I was surprised at the pure vitriol underlying mine.
I knew I was getting frustrated, and I knew I felt disappointed sometimes, but this?
The vehemence I felt when writing…
I pushed the pen down hard on the paper and everything!
So now you’re going to want to analyze the individual thoughts and see if any kind of pattern emerges.
In mine I saw the thought, “I want out” a lot.
What I want out of is my day job.
I knew that, but I didn’t realize how frustrated I was still feeling.
Like frustrated to the point of wanting to throw something.
As someone who has been studying A Course in Miracles, Abraham-Hicks, Law of Attraction, NLP and other spiritual teachings, I guess I felt like I should be further along than this.
I meditate, I listen to personal development podcasts, and I work to think positive thoughts all the time.
So why am I still feeling this frustrated?
Well, my take on it is that I’m still very much a human.
Though I believe all of us are spiritual beings connected to the divine and perfect in that state, the state I’m in now is flawed.
As a human I still get angry and down on myself.
I still get tears of frustration in my eyes if I feel like a failure.
Even though I know failure’s a part of success, it still feels super shitty.
That’s just the truth.
So I feel like a failure.
Not because I feel like I’ll always be one, but because I feel like one right now.
Have I gotten a client yet?
Have I made significant amounts of money in my new business?
Have I created the online course I was so excited about?
Does that feel like an utter and complete failure?
But here’s the thing, dear listeners. It’s not a failure.
Because there are a few more questions I can still ask.

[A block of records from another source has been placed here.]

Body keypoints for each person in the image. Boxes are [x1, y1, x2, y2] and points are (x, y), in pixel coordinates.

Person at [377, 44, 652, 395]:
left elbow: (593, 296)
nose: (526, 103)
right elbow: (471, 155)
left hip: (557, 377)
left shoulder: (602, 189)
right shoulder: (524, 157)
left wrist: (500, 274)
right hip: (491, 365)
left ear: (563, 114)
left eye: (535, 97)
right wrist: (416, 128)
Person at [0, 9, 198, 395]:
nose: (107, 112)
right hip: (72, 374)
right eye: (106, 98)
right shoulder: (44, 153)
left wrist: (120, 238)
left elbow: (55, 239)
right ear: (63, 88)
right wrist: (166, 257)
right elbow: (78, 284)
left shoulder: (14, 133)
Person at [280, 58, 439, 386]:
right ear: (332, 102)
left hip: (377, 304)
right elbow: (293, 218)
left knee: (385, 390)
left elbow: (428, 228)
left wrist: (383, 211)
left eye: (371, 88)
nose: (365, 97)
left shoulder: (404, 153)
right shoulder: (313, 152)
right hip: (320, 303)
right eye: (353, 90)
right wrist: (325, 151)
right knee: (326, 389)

Have I helped anyone since starting this Writing in your Jammies venture?
I’ve helped people I’ve worked with. And I daresay I’ve helped people through social media, too.
For thirty days straight I broadcasted a Facebook Live tackling some sort of issue, whether writer’s block or self confidence.

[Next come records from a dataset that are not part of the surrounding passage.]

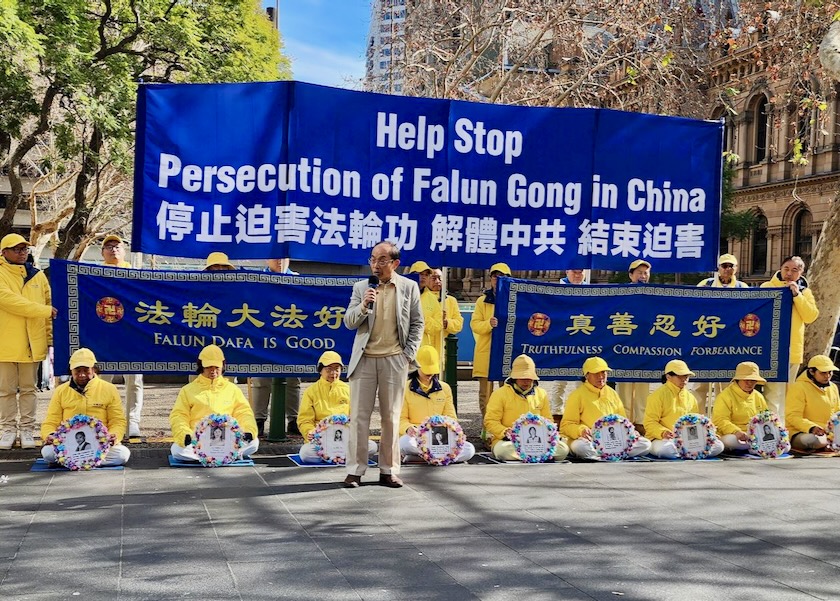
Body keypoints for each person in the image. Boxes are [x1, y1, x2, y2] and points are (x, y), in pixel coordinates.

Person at [343, 241, 424, 488]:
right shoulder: (361, 287)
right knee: (359, 417)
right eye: (373, 259)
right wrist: (364, 305)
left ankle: (388, 470)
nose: (375, 265)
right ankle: (355, 471)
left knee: (391, 417)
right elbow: (349, 322)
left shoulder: (409, 287)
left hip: (394, 360)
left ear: (395, 263)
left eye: (381, 260)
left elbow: (417, 323)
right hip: (364, 359)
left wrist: (407, 355)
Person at [0, 233, 56, 450]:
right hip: (5, 342)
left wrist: (49, 338)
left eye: (25, 249)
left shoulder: (38, 276)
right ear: (4, 252)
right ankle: (7, 430)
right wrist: (44, 310)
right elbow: (9, 301)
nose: (22, 252)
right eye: (17, 249)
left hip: (32, 342)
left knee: (29, 389)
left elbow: (48, 305)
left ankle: (27, 430)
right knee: (5, 390)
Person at [41, 348, 130, 466]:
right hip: (69, 445)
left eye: (86, 370)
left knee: (122, 455)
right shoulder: (60, 391)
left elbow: (117, 421)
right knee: (47, 453)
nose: (82, 375)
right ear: (71, 371)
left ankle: (71, 461)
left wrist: (114, 436)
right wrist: (50, 435)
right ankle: (83, 461)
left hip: (100, 445)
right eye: (77, 371)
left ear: (94, 369)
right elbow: (51, 421)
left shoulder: (109, 389)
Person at [169, 344, 258, 462]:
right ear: (201, 366)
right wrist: (184, 435)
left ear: (223, 366)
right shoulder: (188, 390)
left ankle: (213, 457)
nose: (213, 371)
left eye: (217, 367)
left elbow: (244, 413)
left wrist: (248, 430)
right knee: (177, 450)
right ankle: (225, 457)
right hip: (198, 441)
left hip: (228, 441)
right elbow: (179, 415)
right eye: (208, 367)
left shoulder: (233, 389)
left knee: (254, 443)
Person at [760, 256, 819, 421]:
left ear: (800, 273)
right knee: (772, 392)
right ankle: (772, 428)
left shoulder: (804, 292)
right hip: (771, 349)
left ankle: (785, 431)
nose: (789, 273)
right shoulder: (767, 287)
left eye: (795, 270)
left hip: (793, 349)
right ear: (780, 268)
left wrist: (797, 295)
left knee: (788, 393)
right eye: (786, 268)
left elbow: (811, 316)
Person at [250, 258, 302, 437]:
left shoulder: (298, 280)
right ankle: (258, 420)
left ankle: (293, 420)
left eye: (283, 257)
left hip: (290, 338)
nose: (280, 261)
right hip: (263, 338)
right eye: (275, 257)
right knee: (260, 378)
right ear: (266, 259)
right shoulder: (257, 281)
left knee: (293, 379)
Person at [561, 356, 651, 460]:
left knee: (645, 444)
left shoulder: (612, 393)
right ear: (587, 375)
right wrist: (581, 430)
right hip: (589, 440)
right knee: (581, 447)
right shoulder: (577, 395)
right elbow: (566, 425)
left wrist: (630, 431)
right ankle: (610, 454)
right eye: (596, 373)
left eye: (603, 372)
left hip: (613, 441)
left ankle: (606, 455)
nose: (601, 377)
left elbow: (623, 420)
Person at [484, 354, 570, 461]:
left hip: (538, 443)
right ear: (514, 377)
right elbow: (490, 421)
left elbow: (548, 420)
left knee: (563, 449)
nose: (526, 381)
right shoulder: (499, 394)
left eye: (529, 378)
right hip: (508, 442)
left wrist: (550, 434)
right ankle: (536, 455)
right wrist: (505, 432)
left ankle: (530, 455)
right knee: (503, 451)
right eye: (523, 377)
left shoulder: (541, 394)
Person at [98, 234, 143, 438]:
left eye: (117, 246)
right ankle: (102, 420)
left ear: (124, 251)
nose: (113, 249)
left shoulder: (135, 273)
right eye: (108, 246)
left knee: (134, 380)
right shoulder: (93, 275)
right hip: (104, 335)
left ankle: (132, 421)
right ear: (102, 253)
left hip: (131, 335)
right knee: (102, 381)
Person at [297, 351, 377, 464]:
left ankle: (336, 456)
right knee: (306, 453)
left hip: (346, 439)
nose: (333, 373)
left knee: (372, 446)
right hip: (321, 441)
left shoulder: (349, 390)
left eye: (336, 369)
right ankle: (341, 457)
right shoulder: (311, 392)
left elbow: (356, 417)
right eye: (328, 369)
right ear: (320, 370)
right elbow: (304, 420)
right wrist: (309, 431)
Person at [398, 345, 475, 463]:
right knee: (405, 443)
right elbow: (400, 419)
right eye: (426, 370)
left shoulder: (445, 388)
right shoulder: (405, 388)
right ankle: (439, 458)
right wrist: (408, 428)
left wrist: (448, 430)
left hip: (441, 438)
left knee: (469, 449)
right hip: (416, 436)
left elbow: (452, 418)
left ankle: (420, 458)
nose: (430, 374)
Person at [694, 254, 750, 411]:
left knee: (726, 387)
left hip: (729, 344)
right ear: (718, 268)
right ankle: (697, 421)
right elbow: (692, 308)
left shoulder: (742, 288)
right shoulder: (705, 285)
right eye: (724, 266)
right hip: (705, 342)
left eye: (731, 266)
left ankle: (722, 421)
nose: (728, 269)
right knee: (700, 385)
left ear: (737, 269)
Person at [644, 360, 724, 459]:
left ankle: (687, 452)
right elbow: (649, 423)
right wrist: (663, 432)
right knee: (666, 450)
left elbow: (695, 422)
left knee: (719, 446)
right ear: (668, 377)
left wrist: (708, 434)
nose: (684, 380)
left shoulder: (691, 397)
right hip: (662, 439)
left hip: (687, 439)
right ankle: (689, 452)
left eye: (686, 376)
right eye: (680, 376)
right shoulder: (657, 396)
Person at [616, 259, 654, 431]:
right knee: (623, 387)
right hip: (623, 349)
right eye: (639, 272)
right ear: (630, 275)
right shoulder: (620, 294)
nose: (643, 276)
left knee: (642, 389)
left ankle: (640, 423)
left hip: (644, 349)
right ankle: (623, 423)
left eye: (646, 273)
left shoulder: (655, 295)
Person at [471, 262, 510, 427]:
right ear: (490, 279)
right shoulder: (482, 301)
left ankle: (506, 426)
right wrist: (489, 323)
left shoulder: (514, 298)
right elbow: (475, 325)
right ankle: (488, 428)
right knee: (485, 394)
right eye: (495, 276)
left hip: (507, 352)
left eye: (502, 276)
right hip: (486, 351)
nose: (498, 279)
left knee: (507, 392)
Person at [553, 268, 589, 425]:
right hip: (563, 341)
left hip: (583, 342)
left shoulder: (592, 291)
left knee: (581, 382)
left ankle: (580, 415)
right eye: (574, 272)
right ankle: (557, 415)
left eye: (580, 272)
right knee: (560, 381)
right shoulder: (556, 290)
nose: (577, 275)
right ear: (567, 272)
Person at [712, 361, 773, 453]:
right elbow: (720, 420)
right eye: (746, 380)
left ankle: (757, 446)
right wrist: (736, 431)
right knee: (731, 441)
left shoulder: (758, 396)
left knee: (785, 446)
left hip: (756, 435)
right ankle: (757, 447)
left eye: (753, 380)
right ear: (738, 380)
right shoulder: (725, 396)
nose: (749, 383)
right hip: (733, 435)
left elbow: (766, 418)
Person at [786, 355, 840, 452]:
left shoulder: (833, 387)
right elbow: (792, 416)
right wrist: (811, 427)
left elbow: (837, 413)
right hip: (803, 432)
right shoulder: (798, 387)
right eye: (823, 373)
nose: (827, 376)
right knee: (814, 440)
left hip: (829, 432)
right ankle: (829, 444)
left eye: (830, 372)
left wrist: (833, 431)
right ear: (811, 372)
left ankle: (831, 443)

And based on the comments, I have to conclude that I helped at least a couple of my Facebook friends.
Have I increased my visibility?
My subscriber list for my newsletter has increased from four to over a hundred.
Pretty damn conclusive evidence by anyone’s standard.
I’ve shared over fifty podcasts and blog posts.
I’ve written six books.
I’ve revamped my website so everything is easy to get to for anyone who might stop by.
I’ve optimized my Pinterest page, too, among other things.
So how is that failing?
It’s not, my friends, it’s not.
But when I focused on where I still am – my day job rather than working for myself and for you – well, that’s all I could see.
Understanding that helps so much.
So I could go back to my thought of needing to get out, but I no longer think I have to.
The answers I needed I already have.
Am I a failure by not being as far along as I’d like to be right now?
Because I’ve made tons of progress!
And progress is movement.
Movement = momentum.
And with enough momentum, you are guaranteed to reach that state of bliss we’re all after.
Whew! Feeling of ick is officially gone now!
So if you find yourself struggling like I’ve been, don’t forget to give yourself credit for what you HAVE done.
What you HAVE accomplished.
Because I promise you, you have accomplished something.
You’ve accomplished lots of somethings.
And that’s what you can focus on.
Just being fully cognizant of what insidious little asshole of a thought is messing with your head can be the exact thing you need to put a stop to it.
And once you stop the asshole – i.e. the ick – you can move forward again.
I love you all and wish you an ick-free day, week, month, and year!